## To do
Please give, word for word, the line containing "Breed Size and Life Expectancy" and every line that comes after it in the data below.

Stored data entries

=== Section Start ===

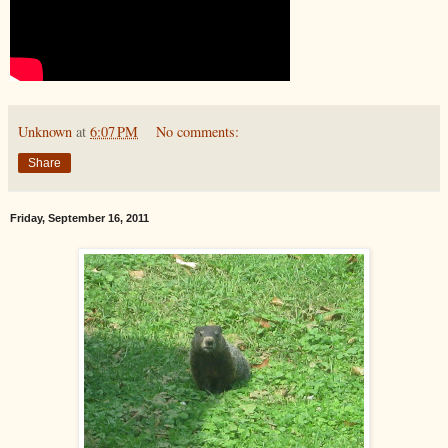
Unknown
at
6:07 PM
No comments:
Share
Friday, September 16, 2011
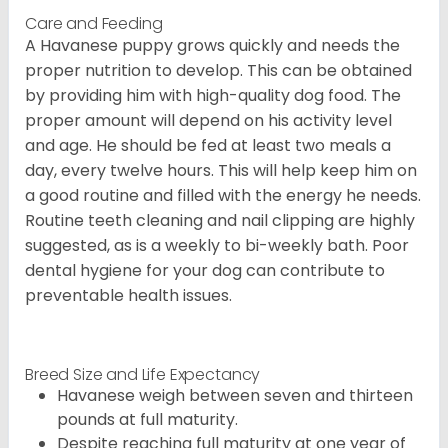
Care and Feeding
A Havanese puppy grows quickly and needs the
proper nutrition to develop. This can be obtained
by providing him with high-quality dog food. The
proper amount will depend on his activity level
and age. He should be fed at least two meals a
day, every twelve hours. This will help keep him on
a good routine and filled with the energy he needs.
Routine teeth cleaning and nail clipping are highly
suggested, as is a weekly to bi-weekly bath. Poor
dental hygiene for your dog can contribute to
preventable health issues.
Breed Size and Life Expectancy
Havanese weigh between seven and thirteen
pounds at full maturity.
Despite reaching full maturity at one year of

=== Section End ===

## Response to the task
Breed Size and Life Expectancy
Havanese weigh between seven and thirteen
pounds at full maturity.
Despite reaching full maturity at one year of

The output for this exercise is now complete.